Thursday, March 24, 2011

Asma al-Assad: the desert rose peddled


Earlier this month, my daughter gave me her copy of Vogue. I’m writing for a fashion designer and Vogue is an important magazine of the art form and trade. Research homework. Go ahead and grin, she did. Inside the issue, there’s an article about Asma al-Assad, Syria’s first lady. Given recent news, this article, while timely and poignant, is actually more of a window into us as it is into her life, her country, and her "style".

Fashion seeks people to wear beautiful things meant for the body. The fashion industry looks to people of position, public figures, and dresses them both physically and euphemistically. We can be just like them. Designers create personal architecture, beautiful spaces we can wear. Asma looks beautiful in the main photograph gazing over venerable sacred historic Damascus, a seeming new face of the future, beautiful in a very European Milan-ish couture way despite the author’s sentiment that she’s unadorned. Hardly.

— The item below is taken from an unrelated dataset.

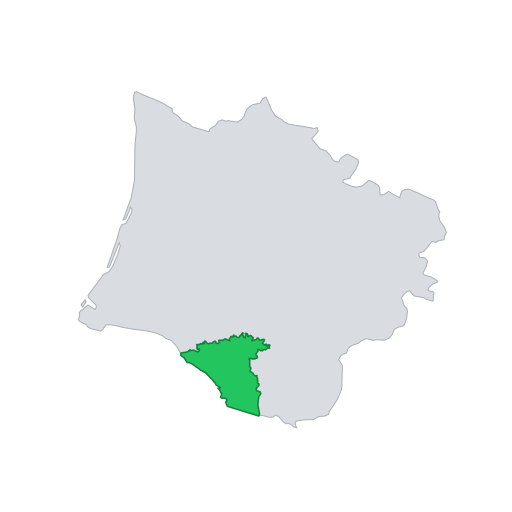 location of Gontougo, Zanzan, Ivory Coast, rotated 115°
{"feature_id": "98640826B5040161076408", "entity_name": "Gontougo", "entity_type": "district", "adm_level": 2, "iso_a3": "CIV", "parent_name": "Ivory Coast", "parent_adm1": "Zanzan", "projection": "natural_earth1", "projection_center": [-3.58, 7.921], "detail": "fine", "context": "in_parent", "style": "filled", "palette": "green", "viewbox_px": 512, "rotation_deg": 115, "n_neighbors": 0, "source": "geoboundaries", "source_scale": "gbopen_adm2", "svg_char_len": 9480}
<svg xmlns="http://www.w3.org/2000/svg" viewBox="0 0 512 512"><g transform="rotate(115 256 256)"><path d="M138.1,108.2L139.5,108.2L143.2,106.9L146.6,104.0L149.8,98.1L154.1,93.3L158.9,93.6L160.3,92.8L162.0,92.6L164.0,95.7L166.0,98.1L167.4,98.2L168.5,102.8L177.2,104.7L180.9,105.9L184.1,109.2L185.2,109.3L186.5,108.6L187.6,107.4L187.8,106.2L186.4,103.2L187.0,100.5L188.4,98.1L190.7,97.9L194.1,97.3L198.0,97.3L200.9,97.7L202.1,95.3L201.0,88.5L201.3,84.8L201.8,81.7L202.8,80.4L207.2,84.3L211.1,85.8L214.0,85.9L214.7,85.1L213.5,80.8L213.9,79.5L214.9,78.8L216.8,78.3L221.9,76.6L222.4,76.9L223.3,83.7L222.9,85.9L223.9,90.5L225.2,94.8L225.1,96.6L224.0,99.2L222.8,101.6L222.9,102.6L224.9,104.3L228.8,106.0L232.8,106.4L235.0,103.9L237.3,101.9L238.9,100.1L239.5,97.4L242.0,95.4L249.2,93.0L255.9,92.6L257.5,93.4L260.5,97.1L264.3,99.7L270.1,99.4L274.3,100.9L278.0,103.8L280.4,110.1L283.1,114.8L284.3,121.3L288.5,124.8L291.8,126.3L296.3,131.1L300.9,133.5L305.7,133.0L308.0,135.4L311.5,137.2L315.1,137.3L318.3,131.8L322.4,129.7L333.0,125.3L337.1,123.3L341.4,122.0L351.5,121.6L360.9,123.0L365.6,124.0L368.8,123.3L371.9,125.9L375.0,131.3L377.6,133.1L380.2,135.0L382.2,139.3L384.4,143.6L385.7,145.5L388.5,149.7L391.0,149.8L393.3,148.0L394.4,146.6L394.9,149.4L393.9,153.9L394.1,156.7L395.4,157.8L394.7,161.4L391.9,167.5L391.9,171.2L394.7,172.3L396.7,176.2L397.8,182.7L399.0,184.9L399.1,186.3L401.1,202.3L403.6,218.3L402.1,220.4L399.9,221.0L398.5,221.7L398.1,223.2L399.0,225.4L398.4,227.4L395.7,228.8L389.9,233.9L389.5,235.9L387.9,240.2L386.6,242.9L384.7,247.8L381.7,260.7L380.6,271.5L380.4,274.8L379.2,277.1L377.9,280.4L371.5,289.7L368.3,297.2L368.7,300.5L368.8,303.7L367.9,306.1L368.0,312.5L368.8,317.8L370.0,323.0L374.6,337.8L377.0,346.8L378.5,354.0L379.8,358.9L381.0,360.8L381.6,362.7L388.4,364.1L389.7,365.1L391.6,374.6L391.3,378.8L389.9,380.4L390.0,384.0L389.7,388.5L388.7,390.3L384.8,390.5L382.2,392.2L378.8,391.5L378.5,390.4L376.6,390.0L371.5,387.5L372.4,379.3L370.0,379.0L368.2,380.0L364.6,389.9L362.8,391.6L337.4,386.5L331.9,382.4L325.3,381.5L313.8,381.9L304.3,383.2L301.6,385.6L325.6,384.2L328.1,384.5L329.3,386.0L299.0,389.2L287.4,391.1L284.0,390.6L281.4,387.5L268.9,387.1L266.3,388.1L264.7,390.4L269.7,389.9L277.5,389.8L279.6,391.6L255.1,393.9L238.2,398.3L231.0,401.6L207.3,412.3L192.9,417.4L189.1,419.3L182.6,424.5L174.1,427.8L164.7,434.0L158.9,435.4L157.6,433.4L157.5,423.0L156.7,409.0L157.0,403.6L157.8,398.5L157.8,394.4L160.7,392.8L161.4,391.0L161.9,385.6L164.6,380.6L164.6,372.0L165.4,370.2L166.0,367.9L164.9,362.3L163.4,351.6L162.7,350.9L162.0,351.3L160.5,351.5L154.6,347.8L150.0,347.2L146.8,344.0L146.6,340.4L145.0,338.3L144.0,334.2L142.4,329.4L137.9,326.5L133.6,325.8L130.6,326.4L127.1,326.3L123.0,324.7L120.2,322.9L117.6,319.4L115.2,316.6L113.2,316.9L110.8,316.3L108.5,315.0L107.7,314.0L117.6,302.9L120.9,297.5L121.3,294.2L121.3,290.8L122.4,287.4L122.7,282.2L117.3,263.1L115.9,257.3L114.5,255.5L113.6,254.9L116.3,252.4L120.1,253.1L125.9,255.0L127.2,253.1L131.6,243.5L131.5,239.9L131.0,237.5L133.6,230.9L135.7,228.4L136.8,225.6L136.4,221.9L134.9,220.5L132.9,220.7L130.4,219.8L126.7,217.7L124.8,215.7L125.5,207.1L125.8,204.4L127.1,202.8L129.2,202.4L134.9,202.1L139.6,203.1L143.7,203.7L145.8,203.7L147.6,206.3L149.9,208.9L152.0,208.9L152.7,206.9L152.3,198.3L150.9,193.8L147.8,189.4L139.7,185.7L139.6,180.5L140.4,174.8L142.1,172.7L148.2,169.2L147.1,167.2L145.2,165.2L141.4,163.1L142.3,156.3L142.5,150.3L139.3,151.0L136.0,151.3L133.2,149.5L130.8,145.8L130.4,135.7L130.5,124.0L130.1,118.9L131.0,116.1L133.8,113.6L137.0,110.3L138.1,108.2ZM375.5,391.7L374.2,393.9L367.8,392.5L369.3,390.6L375.5,391.7Z" fill="#d9dde1" stroke="#a8b0b8" stroke-width="1"/><path d="M333.7,204.9L332.5,205.7L332.1,205.8L331.5,205.6L331.1,205.6L330.9,206.0L331.2,207.0L331.4,207.4L331.5,207.5L332.1,207.4L333.1,207.7L333.2,207.9L333.0,208.5L332.7,208.8L332.3,209.0L331.8,209.0L331.5,209.3L331.6,209.6L331.9,209.8L332.1,210.1L333.1,210.5L333.1,210.9L332.7,211.7L332.7,212.6L332.6,213.1L332.4,213.2L332.1,213.2L330.6,212.9L329.2,212.7L328.5,212.9L328.2,213.3L328.2,213.6L328.2,213.8L328.5,214.1L329.0,215.0L330.3,216.2L330.7,217.0L330.5,217.7L330.0,218.2L329.6,218.9L329.5,219.3L329.6,219.9L330.0,220.3L330.7,220.2L331.8,220.7L332.0,220.7L332.1,221.1L332.4,221.5L332.7,221.7L333.0,222.3L333.4,222.7L333.6,223.1L334.3,223.3L334.5,223.5L334.5,224.0L334.2,224.2L333.8,224.1L333.2,224.2L332.7,224.0L332.2,223.9L331.4,224.0L331.0,224.3L330.9,224.6L331.0,225.5L330.8,226.0L330.4,226.5L330.3,227.3L330.5,227.6L330.8,227.7L331.5,228.6L332.2,228.6L332.4,228.7L332.5,228.8L332.4,229.1L332.3,229.4L331.5,229.5L330.9,230.4L330.5,230.5L330.4,230.7L330.1,231.3L330.4,232.7L330.7,232.9L330.9,232.9L331.8,231.9L332.1,231.8L332.7,231.9L333.4,231.8L334.3,231.4L334.7,231.4L334.7,231.6L334.7,231.9L334.8,232.4L334.7,232.8L333.8,233.7L333.7,233.8L333.8,234.1L333.7,234.3L333.4,234.6L332.8,234.8L332.4,234.8L332.0,235.0L331.5,235.0L331.3,235.2L331.2,235.4L331.3,235.7L332.6,236.1L334.0,236.1L334.3,236.5L335.1,236.9L335.4,236.9L335.6,236.7L336.0,236.7L336.8,236.9L337.1,237.3L337.3,237.8L337.6,238.2L337.7,238.8L337.5,239.3L337.2,239.7L337.0,240.4L337.2,240.7L337.9,241.2L338.0,241.4L337.8,241.9L337.6,242.0L337.1,242.6L337.1,242.9L337.4,243.0L337.6,243.0L338.1,242.8L338.5,242.8L339.4,243.2L339.5,243.5L339.4,243.8L339.2,244.0L339.5,244.7L340.0,244.8L340.5,244.6L340.8,244.6L341.6,245.0L342.5,244.8L342.9,245.1L343.3,245.1L343.5,245.1L343.8,244.6L343.8,244.9L344.0,245.0L344.3,245.8L344.1,246.3L344.1,246.8L343.9,247.4L344.0,248.3L344.1,248.9L344.4,249.3L345.0,249.6L345.3,249.9L345.8,249.8L346.1,249.9L346.5,250.3L346.5,250.6L346.5,251.1L347.3,252.4L347.5,252.9L347.6,253.4L347.8,253.7L348.2,254.0L348.6,253.9L348.9,253.8L349.4,253.2L349.8,253.0L350.1,252.9L350.5,252.9L351.4,253.5L351.6,254.0L351.6,254.5L351.8,255.2L351.3,255.9L350.9,256.2L350.6,256.3L350.5,256.8L350.5,257.1L350.9,257.6L351.0,257.6L351.3,257.7L351.7,258.2L351.9,258.4L352.7,258.7L353.4,258.8L353.7,259.0L354.0,259.6L354.1,260.1L354.3,260.5L354.6,261.0L355.0,261.3L355.6,262.2L355.6,263.0L355.5,264.3L355.4,264.6L355.1,264.8L354.6,265.7L354.7,266.1L354.7,266.4L354.9,266.5L355.4,266.4L355.6,266.5L355.9,266.7L356.3,267.0L356.4,266.9L356.3,266.5L356.4,266.3L356.5,266.3L356.6,266.7L356.8,267.0L356.9,266.6L357.0,266.4L357.1,267.0L357.5,267.0L357.5,266.9L357.3,266.5L357.4,266.4L357.6,266.6L357.7,266.8L357.6,267.0L357.7,267.3L357.9,267.4L358.1,267.1L358.4,267.3L358.3,267.8L358.6,268.0L358.8,268.4L358.8,269.1L359.1,269.4L359.4,269.4L359.6,269.6L360.1,269.8L360.8,271.3L361.1,271.9L361.2,272.2L361.3,272.3L362.4,271.4L362.8,271.3L363.0,271.0L363.4,270.8L363.8,270.9L364.2,270.4L364.3,270.5L364.9,270.4L365.0,270.4L365.2,270.1L365.3,269.8L365.3,269.5L365.2,269.1L365.0,268.8L364.5,268.3L364.4,268.0L364.5,267.9L365.1,267.7L365.8,267.6L366.5,267.7L367.2,268.0L367.6,268.3L367.5,268.8L367.5,269.0L367.7,272.8L367.9,273.3L368.2,273.7L368.7,274.1L368.9,274.4L368.9,274.8L368.9,276.0L369.2,275.8L369.8,275.9L369.9,276.2L369.8,276.5L370.2,276.9L370.7,276.8L372.1,278.1L373.2,279.3L373.6,280.1L374.0,280.6L374.1,281.0L375.8,283.1L377.1,282.4L378.0,282.0L378.5,278.4L381.8,273.2L380.7,271.3L380.8,267.5L381.0,267.3L381.3,265.7L381.4,264.7L381.7,264.1L382.1,261.0L382.9,258.0L382.8,255.3L383.2,251.7L386.8,243.0L386.9,242.2L387.9,241.2L387.7,240.2L389.8,237.6L390.2,232.7L391.1,233.1L391.8,234.4L391.9,234.6L392.1,234.5L392.4,233.5L392.8,232.5L393.3,231.7L393.9,231.0L394.1,230.7L394.3,230.7L394.7,230.2L394.7,229.9L394.7,229.5L395.0,229.2L396.3,228.6L398.8,228.5L399.0,228.3L399.4,227.1L399.3,226.8L398.0,224.5L397.8,224.1L398.0,222.6L398.6,221.6L398.9,221.3L400.6,221.7L401.1,221.7L401.6,221.4L404.2,218.7L404.3,218.2L404.2,217.3L399.9,185.9L399.5,185.8L398.4,186.0L397.8,185.9L393.4,189.1L389.9,191.5L382.6,194.0L382.3,193.9L381.8,194.0L380.8,193.8L380.1,193.6L379.7,193.6L379.4,193.5L378.7,193.5L377.9,194.4L377.6,194.4L377.5,194.5L377.4,195.4L377.7,195.8L377.5,196.3L377.6,197.4L377.7,197.8L377.9,198.2L377.3,199.0L376.0,199.9L375.7,200.0L375.6,199.9L375.4,199.6L375.2,199.5L374.5,199.6L373.8,199.1L373.3,199.1L373.0,198.9L371.5,198.7L370.7,199.4L370.6,199.7L370.7,200.5L370.4,200.9L370.0,201.1L369.2,201.3L368.2,201.8L367.9,202.2L367.6,202.4L367.1,202.4L366.5,202.7L366.1,203.0L366.0,203.3L365.8,203.5L365.5,204.0L364.9,204.4L364.5,204.4L364.1,204.5L364.3,205.1L364.7,205.4L364.8,205.8L364.8,206.3L364.9,206.7L364.7,207.4L364.5,208.0L363.7,208.9L363.5,209.1L363.2,210.8L363.3,211.1L363.3,211.5L363.0,212.8L362.1,213.1L361.6,213.1L361.3,213.0L359.9,213.1L359.7,213.3L359.6,213.6L359.3,213.8L359.2,214.3L358.8,215.1L358.6,215.3L358.4,215.4L358.0,215.3L357.8,215.4L357.3,215.9L356.9,215.9L356.6,216.1L356.3,216.0L356.1,216.1L355.9,216.4L354.4,217.1L353.9,217.1L353.7,217.3L353.4,217.5L353.0,217.5L352.6,217.8L352.7,218.2L352.6,218.3L352.6,218.5L352.0,218.9L351.7,218.8L351.6,218.7L350.9,217.5L350.8,217.2L351.0,216.8L350.7,216.4L350.9,215.6L350.7,215.3L350.4,215.1L350.3,214.6L350.0,214.5L350.0,214.0L349.8,213.6L349.7,213.4L349.2,213.4L349.1,213.1L348.7,212.7L348.2,212.0L347.5,211.8L347.1,211.9L346.6,212.5L345.9,213.2L345.8,213.9L345.7,214.2L345.5,214.3L345.0,214.8L344.9,214.8L344.6,214.6L343.9,214.6L343.6,214.4L342.2,214.2L341.6,214.0L341.3,214.3L341.2,214.4L340.0,214.4L339.8,214.6L339.6,213.7L339.8,213.1L339.7,212.4L339.8,211.6L339.3,211.4L339.3,210.4L339.2,210.1L338.5,210.0L337.6,209.4L337.3,209.0L337.1,207.9L336.9,207.5L335.9,207.3L334.9,206.7L334.4,206.1L334.2,205.5L333.9,205.3L333.7,204.9Z" fill="#22c55e" stroke="#15803d" stroke-width="1.5"/></g></svg>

Syria frays at the hem, coming undone, “old” inherited power models which aren’t really that old (post not-so-Great War One Balfour dysfunctionality and artificiality). Enough about them. They shall “self-determine” in their own determined ways with power to the people yet to win. This is about us. This article, read by people in the West, primarily women, says very little. Who remembers Asma’s father-in-law? Who remembers the worry of Soviet-influenced potential nuclear proliferation and ornery influence in the region? Irrelevant history. In fact, it’s not even history in the minds of the majority of readers. Most will never visit Syria. She looks stunning and radiant.

The winds of revolution radiated today from Daraa (spelled many ways), in southwest Syria situated near the border with Jordan. Water and its scarcity there but one of the issues of discontent underpinning the thirst for a new type of political freedom. Lack of water is horrible for the skin after all. But, we Vogue readers know that.

Vogue peddled Asma in a lovely way for us, painted a wondrous picture of a new Syria, coiffed, not veiled, secular and wrinkle free. We bought it. Syria didn’t.

Photograph by James Nachtwey, Vogue, March 2011 issue...James is a wonderful photojournalist, having seen tough stuff, wars, warts and all...which makes this article even more...what's the word? Absurd?

1 comment:

  1. She is a beautiful woman. Unfortunately, that is pretty much Vogue's only point.